Zulhasnimar v Dr Kuppu Velumani [2017] 5 MLJ 438: Reaffirming Bolam-Bolitho for Diagnosis and Treatment
By Dr Chee Hui Bing, Advocate & Solicitor · 30 April 2026 · Case note · 7 min read
Zulhasnimar bt Hasan Basri & Anor v Dr Kuppu Velumani P & Ors [2017] 5 MLJ 438 is the Federal Court’s clearest post-Foo Fio Na statement on the standard of care in Malaysian medical negligence. It confirms that Bolam, as modified by Bolitho, governs diagnosis and treatment — while Foo Fio Na‘s patient-centric test is reserved for the doctor’s duty to disclose risks.
Case at a glance
- Case name: Zulhasnimar bt Hasan Basri & Anor v Dr Kuppu Velumani P & Ors
- Citation: [2017] 5 MLJ 438
- Court: Federal Court of Malaysia
- Year: 2017
- Practice area: Medical Negligence
Background and facts
The plaintiff suffered serious injury during obstetric care provided by the defendants. The case turned on the standard of care expected of obstetricians in managing the delivery, and on whether the defendants had breached that standard.
After Foo Fio Na [2007] 1 MLJ 593, there was uncertainty in the lower courts about whether the patient-centric Whitaker test extended beyond risk disclosure to diagnosis and treatment, or whether Bolam-Bolitho still applied in those domains.

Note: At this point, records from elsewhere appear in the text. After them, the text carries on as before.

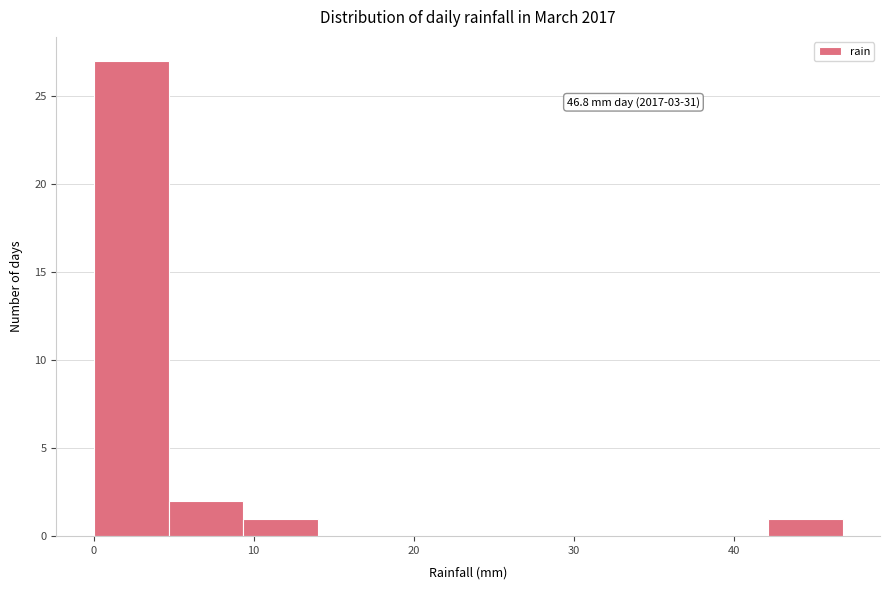

Over which range of the x-axis is the bar tallest?

0 to 5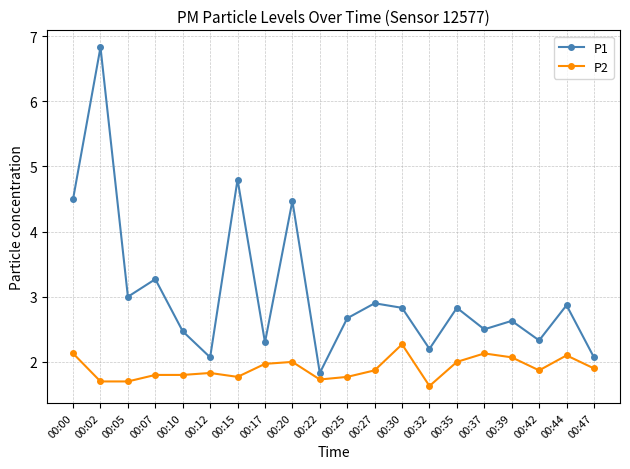

True or false: P1 has a value of 4.5 at 00:20.

True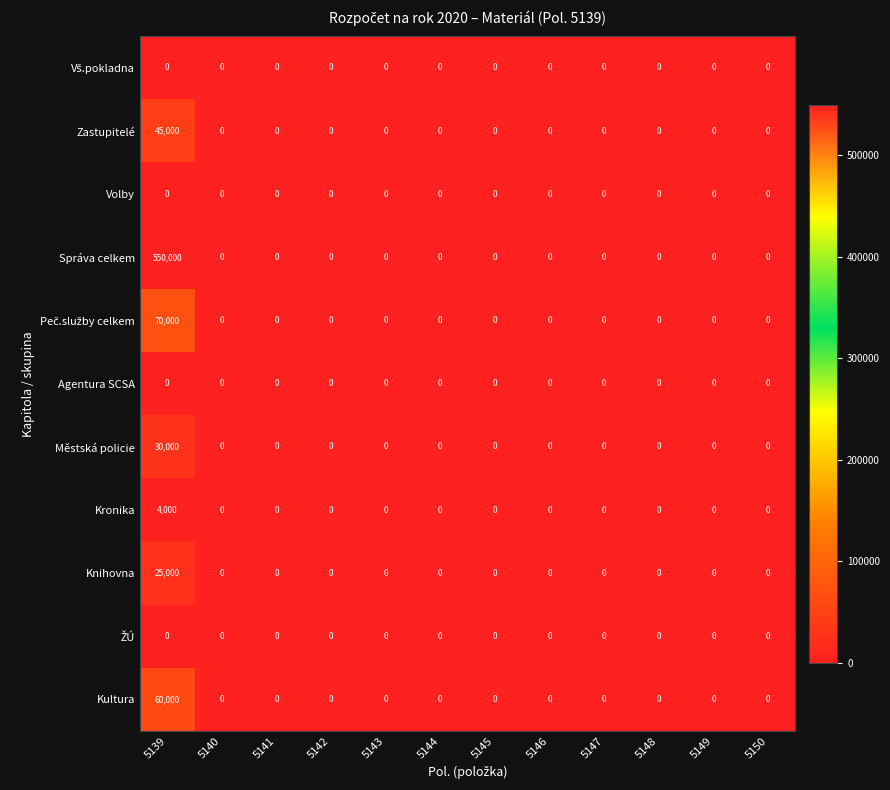

Which series has the largest total across all categories?

Správa celkem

The issue before the court
The Federal Court was asked to clarify the boundary between Foo Fio Na (risk disclosure, Whitaker) and Bolam-Bolitho (diagnosis and treatment), and to articulate the modern Malaysian test for breach of duty in medical negligence.
Holding and reasoning
The Federal Court reaffirmed that for diagnosis and treatment, the Bolam test as modified by Bolitho remains the law. A doctor is not negligent if they acted in accordance with a practice accepted as proper by a responsible body of medical opinion — provided that opinion withstands logical analysis.
The patient-centric Whitaker test from Foo Fio Na is confined to the duty to inform and disclose risks. The two tests apply to different domains and are not in conflict.
Why this case still matters in 2026
The decision gave Malaysian doctors and litigators a clear, dual framework:
- Diagnosis & treatment → Bolam-Bolitho. Expert peer evidence is required, but the supporting opinion must withstand logical analysis.
- Disclosure of risks → Whitaker (per Foo Fio Na). What matters is what a reasonable patient would want to know.
For litigators, Zulhasnimar ended an era of confusion and clarified the framework now applied in every Malaysian med-neg trial.
Frequently asked questions
Does Zulhasnimar make Malaysian medical negligence harder or easier to prove?
It clarifies — neither harder nor easier. For risk disclosure (Foo Fio Na/Whitaker) the patient sets the standard, which favours claimants. For diagnosis and treatment (Bolam-Bolitho), peer evidence still drives the analysis but courts will reject opinions that lack logical basis.
What is the practical effect for hospitals in 2026?
Hospitals must continue to maintain robust clinical guidelines (for the Bolam-Bolitho standard) and clear consent practices (for the Foo Fio Na standard). Failure on either limb supports a negligence finding.
Is expert evidence still essential?
Yes. For diagnosis and treatment the case still depends on peer expert opinion. The difference post-Bolitho/Zulhasnimar is that the court is not bound to accept any peer opinion that lacks a logical basis.